Calouste Gulbenkian Foundation has awarded one of the 2015 prizes for stimulating research to Gr@v Ph.D. student Pedro Cunha, distinguishing his work/project on black hole shadows. Congratulations Pedro!
Pedro Cunha did his undergraduate in Physics and M.Sc in Astrophysics, both at the University of Coimbra. His M.Sc. thesis was already done within Gr@v under the supervision of C. Herdeiro. Pedro is pursuing his Ph.D. studies at the University of Aveiro and IST-Lisbon.

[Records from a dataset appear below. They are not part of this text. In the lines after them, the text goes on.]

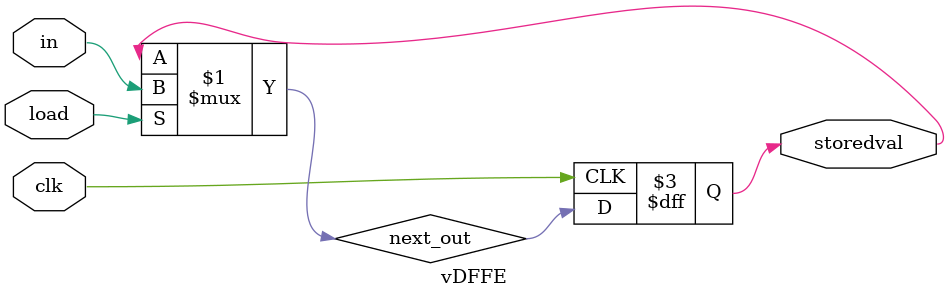
<source format=v>
module regfile(data_in,writenum,write,readnum,clk,data_out);

	input [15:0] data_in;
	input [2:0] writenum, readnum;
	input write;
	input clk;
	output [15:0] data_out;

	wire [7:0] topdecoderoutput;
	wire [7:0] bottomdecoderoutput;
	wire [15:0] R0;
	wire [15:0] R1;
	wire [15:0] R2;
	wire [15:0] R3;
	wire [15:0] R4;
	wire [15:0] R5;
	wire [15:0] R6;
	wire [15:0] R7;

/*Instantiation #1: Top decoder

Inputs:
1. writenum (local, 3 bit binary): the number of the register we want to write our value to

Outputs:
1. topdecoderoutput (8 bit one hot): the number of the register we want to write out value to in one hot code

*/

decoder #(3,8) topinstance(writenum, topdecoderoutput);

/*Instantation Set #3: all registers

Inputs:
1. clk (local, 1 bit binary): clock signal
2. topload(zero - eight) (#2, 1 bit binary each): load provided to each register load enable circuit (controlling whether or not the value is written to that register)
3. data_in (local, 16 bit binary): the 16 bit input value to store in the relevant register

Outputs:
1. R (0 through 7) (16 bit binary): depending on the load, may store the value on the next rising edge of the clock 

*/

vDFFE #(16) regzero(clk, (topdecoderoutput[0] && write), data_in, R0);
vDFFE #(16) regone(clk, (topdecoderoutput[1] && write), data_in, R1);
vDFFE #(16) regtwo(clk, (topdecoderoutput[2] && write), data_in, R2);
vDFFE #(16) regthree(clk, (topdecoderoutput[3] && write), data_in, R3);
vDFFE #(16) regfour(clk, (topdecoderoutput[4] && write), data_in, R4);
vDFFE #(16) regfive(clk, (topdecoderoutput[5] && write), data_in, R5);
vDFFE #(16) regsix(clk, (topdecoderoutput[6] && write), data_in, R6);
vDFFE #(16) regseven(clk, (topdecoderoutput[7] && write), data_in, R7);

/* Instantiation #4: Lower decoder

Inputs: 
1. readnum (local, 3 bit binary): number of the register storing the value we care about 

Outputs:
1. bottomdecoderoutput (8 bit one hot): register number in one hot code

*/

decoder #(3,8) bottominstance(readnum, bottomdecoderoutput);

/*Instantiation #5: Lower multiplexer

Inputs:
1. all registers (#3, 16 bit binary)
2. bottomdecoderoutput (#4, 8 bit one hot): the register number from which the storedvalue must be copied to data_out, in one hot code (essentially the select)

Outputs: 

1. data_out (16 bit binary): the output value based on the bottomdecoderoutput 

*/

Mux8a #(16) bottommux(R7,R6,R5,R4,R3,R2,R1,R0, bottomdecoderoutput, data_out);


endmodule 

//decoder module  

module decoder(a,b);
 parameter n = 2;
 parameter m = 4;
 
 input [n-1:0] a;
 output [m-1:0] b;
 wire [m-1:0] b = 1 << a;
endmodule

//multiplexer module

module Mux8a(regseven,regsix,regfive,regfour,regthree,regtwo,regone,regzero, decoderoutput, data_out);
	parameter k = 1;
	input [k-1:0] regseven,regsix,regfive,regfour,regthree,regtwo,regone,regzero;
	input [7:0] decoderoutput;
	output [k-1:0] data_out;
	reg [k-1:0] data_out;

always @(*) begin
	case(decoderoutput)
		8'b00000001: data_out = regzero;
		8'b00000010: data_out = regone;
		8'b00000100: data_out = regtwo;
		8'b00001000: data_out = regthree;
		8'b00010000: data_out = regfour;
		8'b00100000: data_out = regfive;
		8'b01000000: data_out = regsix;
		8'b10000000: data_out = regseven;
		default: data_out = {k{1'bx}};
	endcase
end

endmodule 

//register load enabled module 
		
module vDFFE(clk, load, in, storedval);
	parameter n = 1;
	input clk, load;
	input [n-1:0] in;
	output [n-1:0] storedval;
	reg [n-1:0] storedval;
	wire [n-1:0] next_out;

	assign next_out = load ? in : storedval;

	always @(posedge clk)
	storedval = next_out;
endmodule 


</source>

His M.Sc. thesis focused on black hole shadows and lensing by compact relativistic objects known as boson stars. Pedro wrote a ray-tracing code that allows the computation of the shadows and lensing for quite generic space-times and applied it to a novel family of black holes known as Kerr black holes with scalar hair. The resulting shadows exhibit remarkable differences with respect to Kerr black holes, providing qualitatively novel templates for the ongoing observations of the Event Horizon Telescope. The latter is a network of instruments using Very Large Baseline Interferometry to determine the shadow of the black hole at the centre of the Milky Way and at the centre of the galaxy M87.
The results obtained in his M.Sc. thesis have been published in the prestigious Physical Review Letters, in collaboration with C. Herdeiro, E. Radu and H. Rúnarsson.